YCSB low read throughput cassandra


The YCSB Endpoint benchmark would have you believe that Cassandra is the golden child of Nosql databases. However, recreating the results on our own boxes (8 cores with hyperthreading, 60 GB memory, 2 500 GB SSD), we are having dismal read throughput for workload b (read mostly, aka 95% read, 5% update).

The cassandra.yaml settings are exactly the same as the Endpoint settings, barring the different ip addresses, and our disk configuration (1 SSD for data, 1 for a commit log). While their throughput is ~38,000 operations per second, ours is ~16,000 regardless (relatively) of the threads/number of client nodes. I.e. one worker node with 256 threads will report ~16,000 ops/sec, while 4 nodes will each report ~4,000 ops/sec

I've set the readahead value to 8KB for the SSD data drive. I'll put the custom workload file below.

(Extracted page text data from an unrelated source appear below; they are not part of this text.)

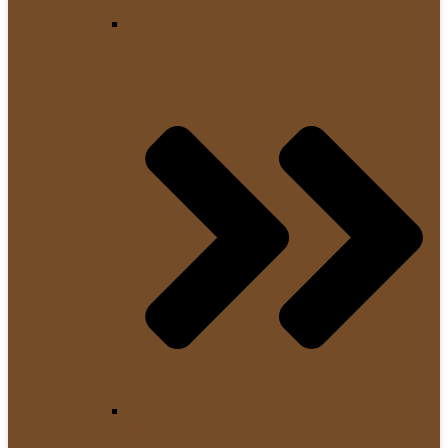
Cold Brew Bereiter
Kaffeepads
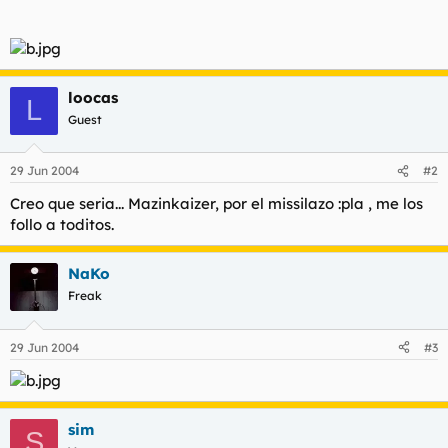
t
o
e
m
a
loocas
L
Guest
29 Jun 2004
#2
Creo que seria... Mazinkaizer, por el missilazo :pla , me los
follo a toditos.
NaKo
Freak
29 Jun 2004
#3
sim
S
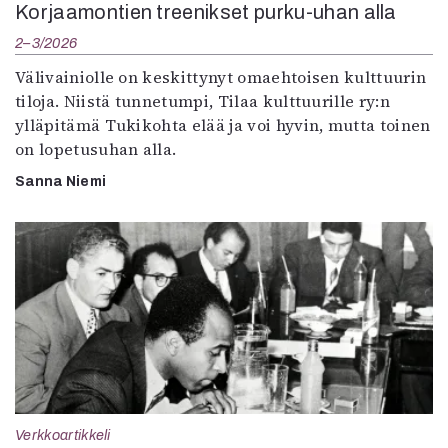
Korjaamontien treenikset purku-uhan alla
2–3/2026
Välivainiolle on keskittynyt omaehtoisen kulttuurin
tiloja. Niistä tunnetumpi, Tilaa kulttuurille ry:n
ylläpitämä Tukikohta elää ja voi hyvin, mutta toinen
on lopetusuhan alla.
Sanna Niemi
Verkkoartikkeli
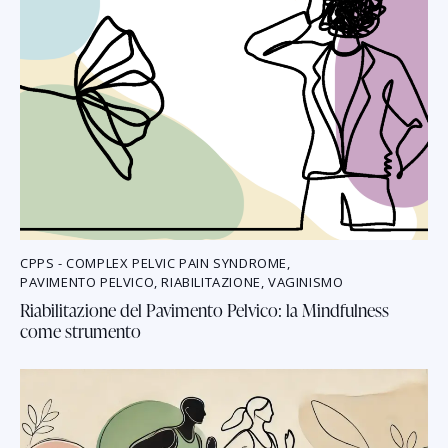
CPPS - COMPLEX PELVIC PAIN SYNDROME
,
PAVIMENTO PELVICO
,
RIABILITAZIONE
,
VAGINISMO
Riabilitazione del Pavimento Pelvico: la Mindfulness
come strumento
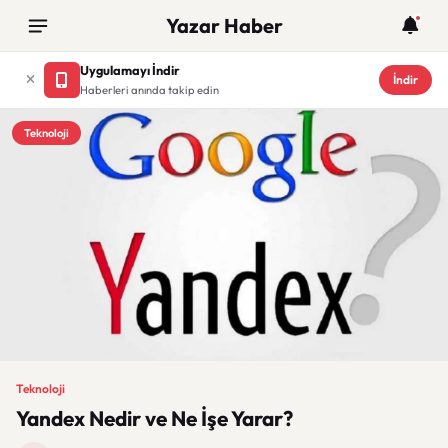
Yazar Haber
Uygulamayı İndir
İndir
Haberleri anında takip edin
Teknoloji
Teknoloji
Yandex Nedir ve Ne İşe Yarar?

When analyzing disk io & cpu usage with iostat, it seems that the reading throughput is consistently ~200,000 KB/s, which seems to suggest that the ycsb cluster throughput should be higher (records are 100 bytes). ~25-30% of cpu seems to be under %iowait, 10-25% in use by the user.

top and nload stats are not ostensibly bottlenecked (<50% memory usage, and 10-50 Mbits/sec for a 10 Gb/s link).

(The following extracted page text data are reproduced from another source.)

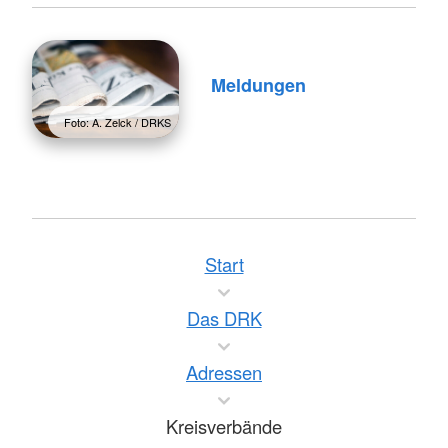
Meldungen
Foto: A. Zelck / DRKS
Start
Das DRK
Adressen
Kreisverbände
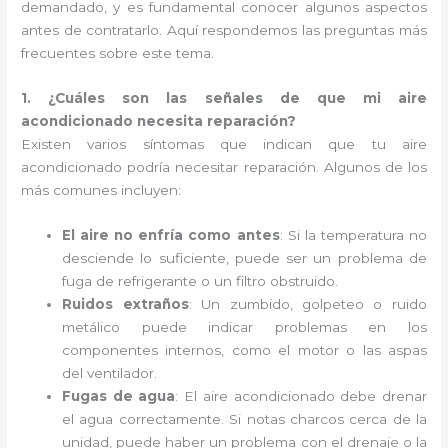
demandado, y es fundamental conocer algunos aspectos
antes de contratarlo. Aquí respondemos las preguntas más
frecuentes sobre este tema.
1. ¿Cuáles son las señales de que mi aire
acondicionado necesita reparación?
Existen varios síntomas que indican que tu aire
acondicionado podría necesitar reparación. Algunos de los
más comunes incluyen:
El aire no enfría como antes
: Si la temperatura no
desciende lo suficiente, puede ser un problema de
fuga de refrigerante o un filtro obstruido.
Ruidos extraños
: Un zumbido, golpeteo o ruido
metálico puede indicar problemas en los
componentes internos, como el motor o las aspas
del ventilador.
Fugas de agua
: El aire acondicionado debe drenar
el agua correctamente. Si notas charcos cerca de la
unidad, puede haber un problema con el drenaje o la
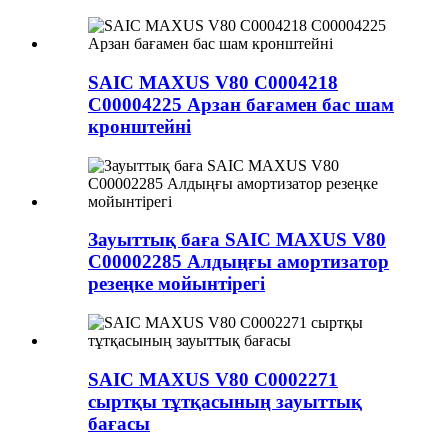
SAIC MAXUS V80 C0004218
C00004225 Арзан бағамен бас шам
кронштейні
Зауыттық баға SAIC MAXUS V80
C00002285 Алдыңғы амортизатор
резеңке мойынтірегі
SAIC MAXUS V80 C0002271
сыртқы тұтқасының зауыттық
бағасы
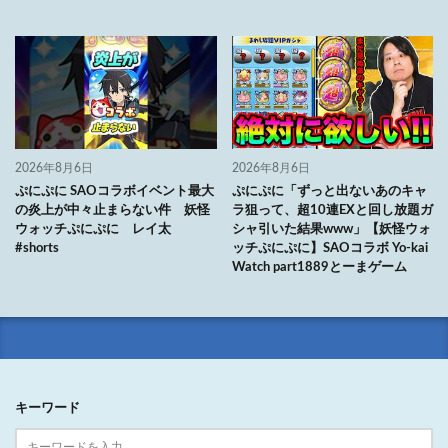
2026年8月6日
2026年8月6日
ぷにぷに SAOコラボイベント最大
ぷにぷに「ずっと出ないあのキャ
の炎上が中々止まらない件 妖怪
ラ狙って、超10連EXと回し放題ガ
ウォッチぷにぷに レイ太
シャ引いた結果www」【妖怪ウォ
#shorts
ッチぷにぷに】SAOコラボ Yo-kai
Watch part1889とーまゲーム
キーワード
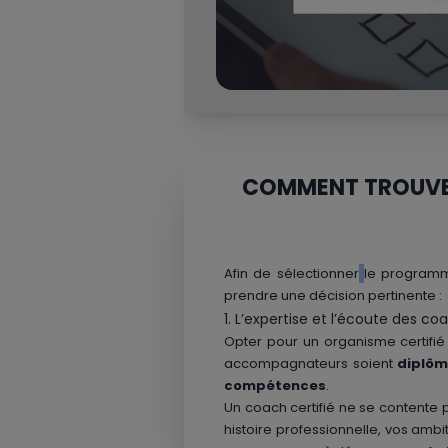
COMMENT TROUVER 
Afin de sélectionner
le programme
prendre une décision pertinente :
1. L’expertise et l’écoute des co
Opter pour un organisme certifié
accompagnateurs soient
diplô
compétences
.
Un coach certifié ne se contente 
histoire professionnelle, vos ambit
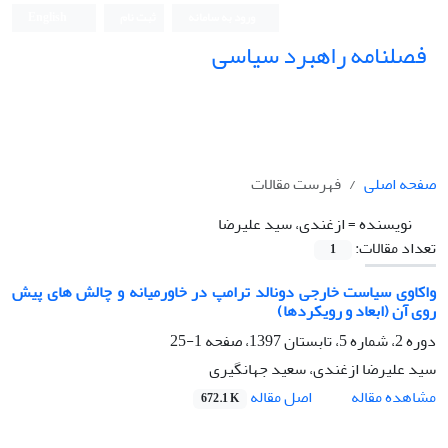
ورود به سامانه
ثبت نام
English
فصلنامه راهبرد سیاسی
صفحه اصلی
فهرست مقالات
نویسنده =
ازغندی، سید علیرضا
تعداد مقالات:
1
واکاوی سیاست خارجی دونالد ترامپ در خاورمیانه و چالش های پیش
روی آن (ابعاد و رویکردها)
دوره 2، شماره 5، تابستان 1397، صفحه
1-25
سید علیرضا ازغندی، سعید جهانگیری
اصل مقاله
مشاهده مقاله
672.1 K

# The name of the workload class to use
workload=com.yahoo.ycsb.workloads.CoreWorkload

# There is no default setting for recordcount but it is
# required to be set.
# The number of records in the table to be inserted in
# the load phase or the number of records already in the
# table before the run phase.
recordcount=2000000000

# There is no default setting for operationcount but it is
# required to be set.
# The number of operations to use during the run phase.
operationcount=9000000

# The offset of the first insertion
insertstart=0
insertcount=500000000

core_workload_insertion_retry_limit = 10
core_workload_insertion_retry_interval = 1

# The number of fields in a record
fieldcount=10

# The size of each field (in bytes)
fieldlength=10

# Should read all fields
readallfields=true

# Should write all fields on update
writeallfields=false

fieldlengthdistribution=constant

readproportion=0.95

updateproportion=0.05

insertproportion=0

readmodifywriteproportion=0

scanproportion=0

maxscanlength=1000

scanlengthdistribution=uniform

insertorder=hashed

requestdistribution=zipfian
hotspotdatafraction=0.2

hotspotopnfraction=0.8
table=usertable

measurementtype=histogram

histogram.buckets=1000
timeseries.granularity=1000

Solution

  • The key was increasing native_transport_max_threads in the casssandra.yaml file.

    Along with the increased settings in the comment (increasing connections in ycsb client as well as concurrent read/writes in cassandra), Cassandra jumped to ~80,000 ops/sec.